Metrics for Evaluation

The researchers used task-specific metrics, such as:

  • Accuracy: For both tasks, whether the model correctly retrieved the desired answer or value.
  • Closed-Book vs. Oracle Performance: To contextualize results, they compared models’ closed-book accuracy (no context provided) and oracle accuracy (provided with only the relevant information).

Investigation of Contributing Factors

The study also explored why models struggle with middle-context information by analyzing:

  • Model Architecture: Comparing decoder-only and encoder-decoder designs.
  • Query-Aware Contextualization: Testing whether placing the query both before and after the context improves performance.
  • Instruction Fine-Tuning: Evaluating whether fine-tuning affects positional biases and retrieval robustness.

Findings

The study uncovered several key insights into how language models handle long contexts:

  1. Positional Bias: U-Shaped Performance Curve
    • Language models perform best when relevant information is located at the beginning (primacy bias) or end (recency bias) of the input context.
    • Performance significantly drops when relevant information appears in the middle of the input, forming a “U-shaped” curve.

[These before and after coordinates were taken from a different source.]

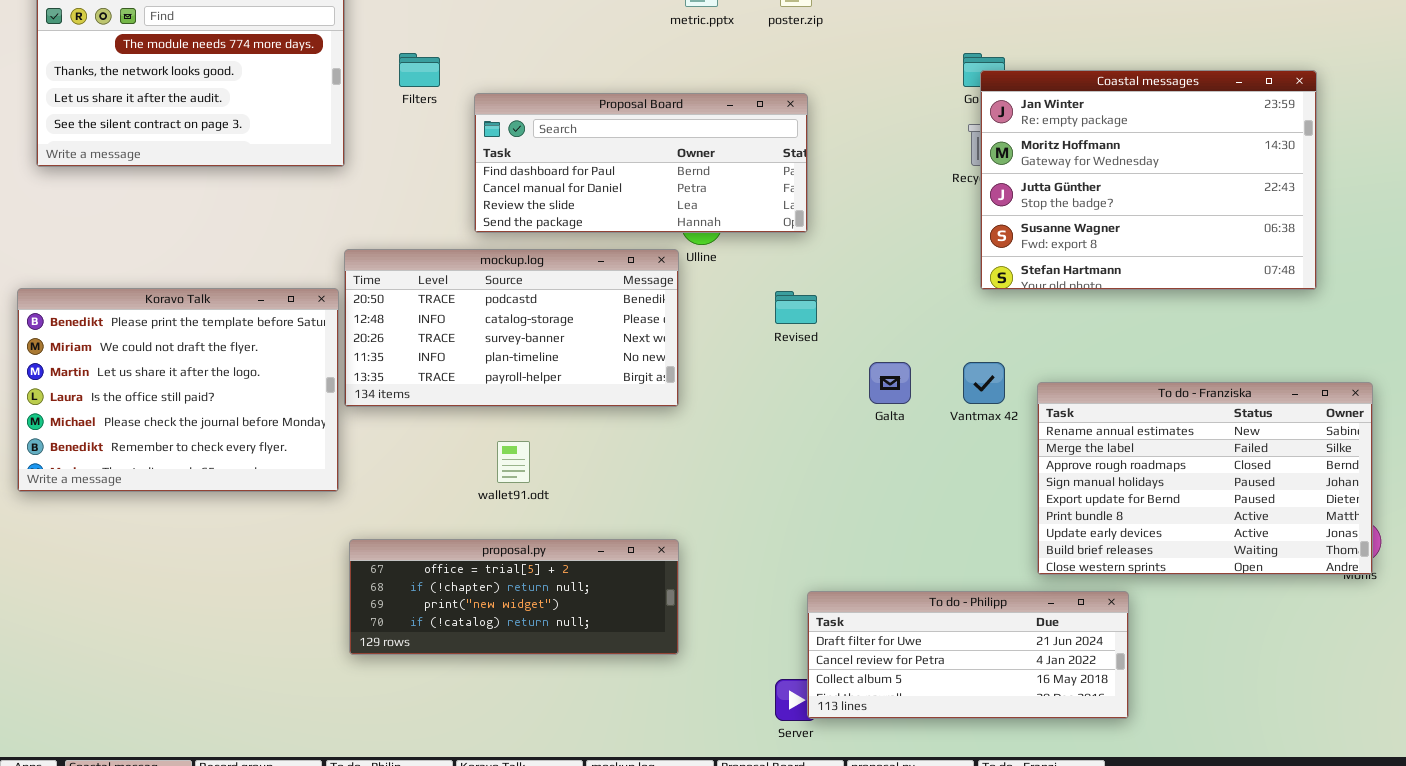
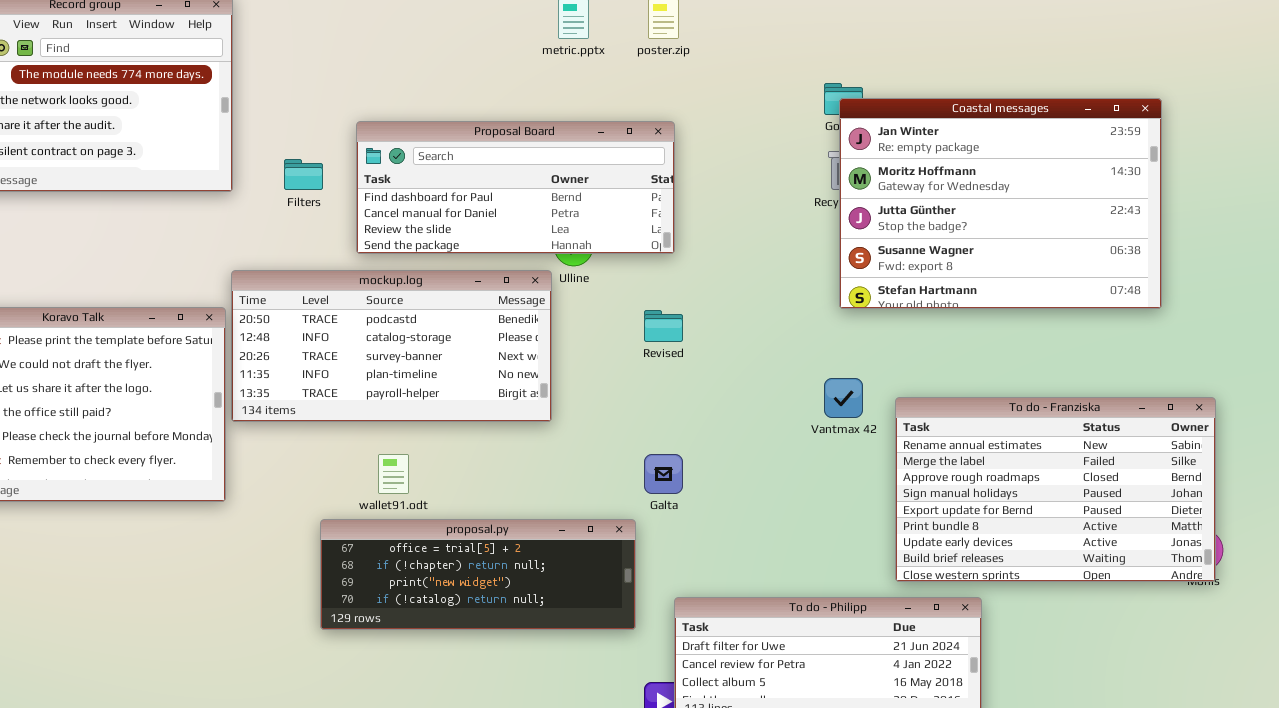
Filters: [399,53,440,87] -> [284,159,323,190], moved
Galta: [869,362,911,404] -> [644,454,683,494], moved
proposal.py: [349,539,679,655] -> [320,519,636,630], moved

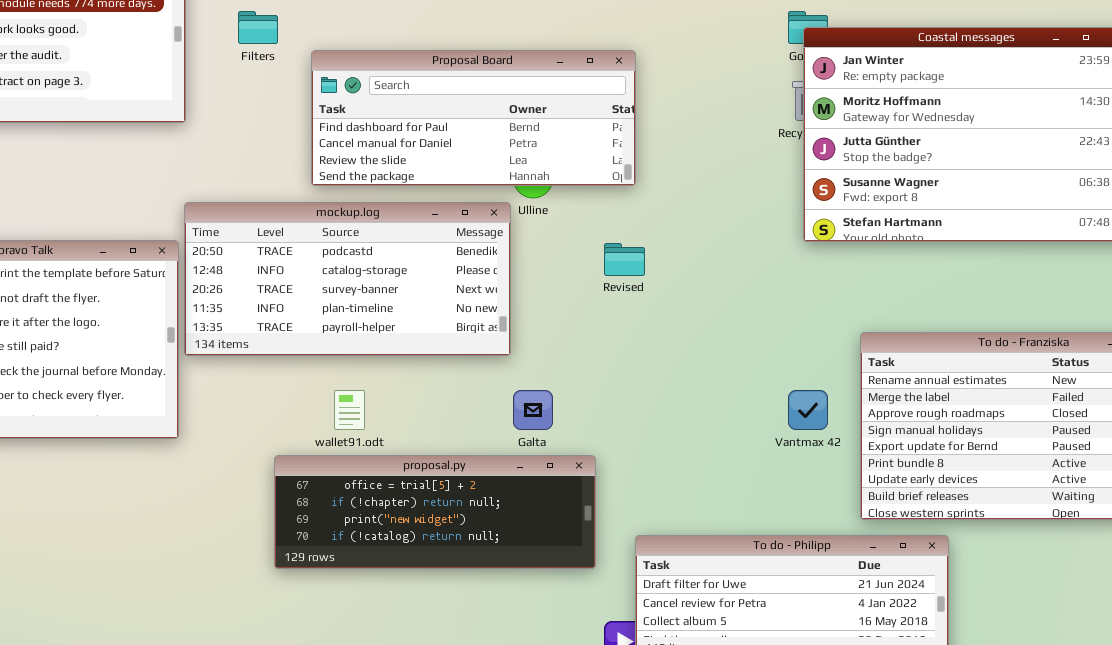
Filters: [284,159,323,190] -> [238,11,278,44], moved
Vantmax 42: [824,378,863,418] -> [788,390,828,430], moved
Galta: [644,454,683,494] -> [513,390,553,430], moved

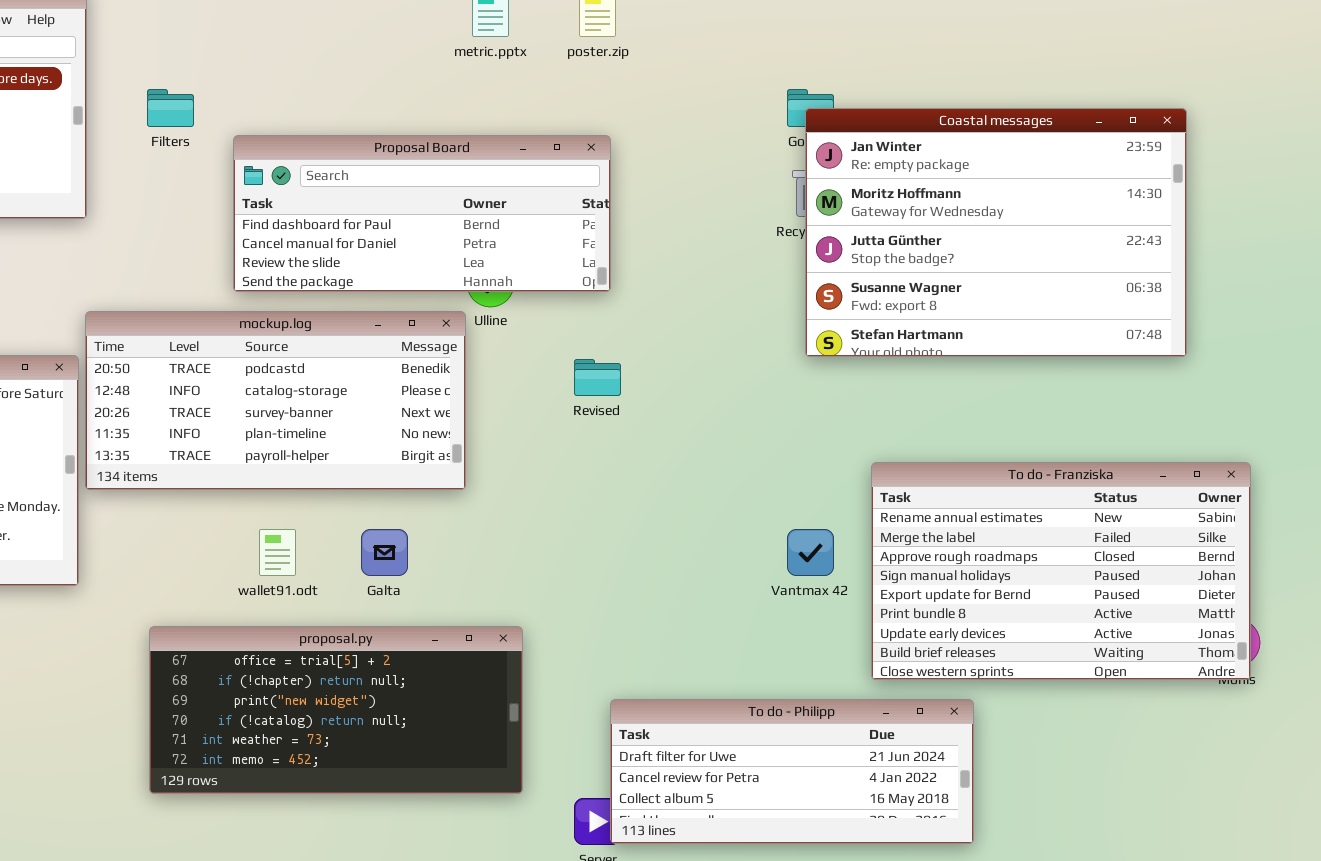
Galta: [513,390,553,430] -> [361,529,408,576], moved
proposal.py: [274,455,596,569] -> [149,626,523,794], moved, resized

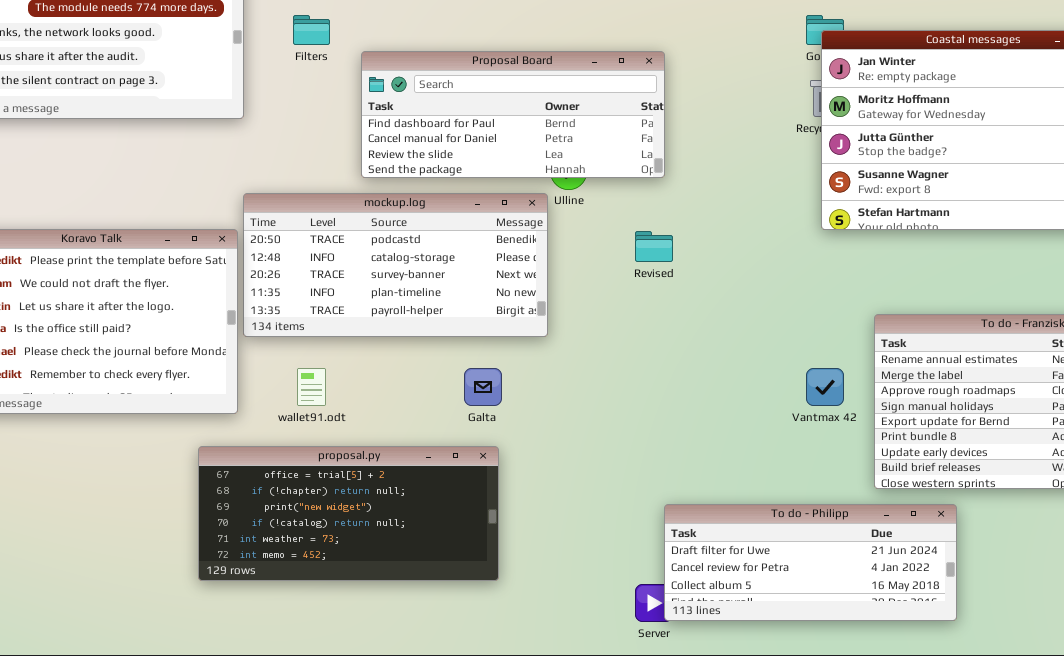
wallet91.odt: [259,529,296,576] -> [297,368,326,406], moved
proposal.py: [149,626,523,794] -> [198,446,499,581], moved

For example, GPT-3.5-Turbo’s accuracy in the middle-context setting can fall below its closed-book performance.
  2. Limited Advantage of Extended Context Models
    • Models with larger context windows (e.g., GPT-3.5-Turbo 16K and Claude 100K) do not necessarily perform better than their standard counterparts when the input fits within both models’ context sizes.
    • Simply increasing the input size capability does not translate into better usage of long contexts.
  3. Task-Specific Challenges
    • In multi-document question answering, models struggle to retrieve and reason over relevant documents when the answer is embedded in the middle of the context. This occurs even when only one document contains the correct answer.
    • In key-value retrieval, some models, like Claude, perform perfectly, but others exhibit the same U-shaped performance trend as in the QA task.
  4. Architectural Observations
    • Decoder-only models (e.g., GPT-3.5, MPT-30B) exhibit stronger positional biases than encoder-decoder models (e.g., Flan-T5-XXL, Flan-UL2). Encoder-decoder models process context more robustly but still struggle when input lengths exceed their training-time limits.
    • Instruction fine-tuning slightly mitigates biases but does not eliminate them, especially for larger models.
  5. Practical Implications
    • For retrieval-augmented tasks (e.g., open-domain QA), increasing the number of retrieved documents provides diminishing returns. Models struggle to use additional documents effectively, even when they contain relevant information.
    • Effective document ranking and truncation strategies could improve performance by placing relevant information near the beginning or end of the input.
  6. Query-Aware Contextualization
    • Placing the query both before and after the input context significantly improves performance in simple tasks like key-value retrieval.
    • However, this strategy has limited impact on more complex tasks like multi-document question answering.
  7. Scaling and Model Size
    • The U-shaped positional bias becomes more pronounced in larger models (e.g., 13B and 70B parameters). Smaller models tend to exhibit primarily recency bias.
    • Scaling models and fine-tuning with human feedback reduce, but do not completely resolve, positional biases.

Conclusion

These findings reveal that current language models do not robustly utilize long input contexts. Positional biases and inefficiencies in reasoning over middle-context information present significant limitations, even in extended-context models. These insights underscore the need for architectural improvements and better training strategies to fully leverage long-context capabilities.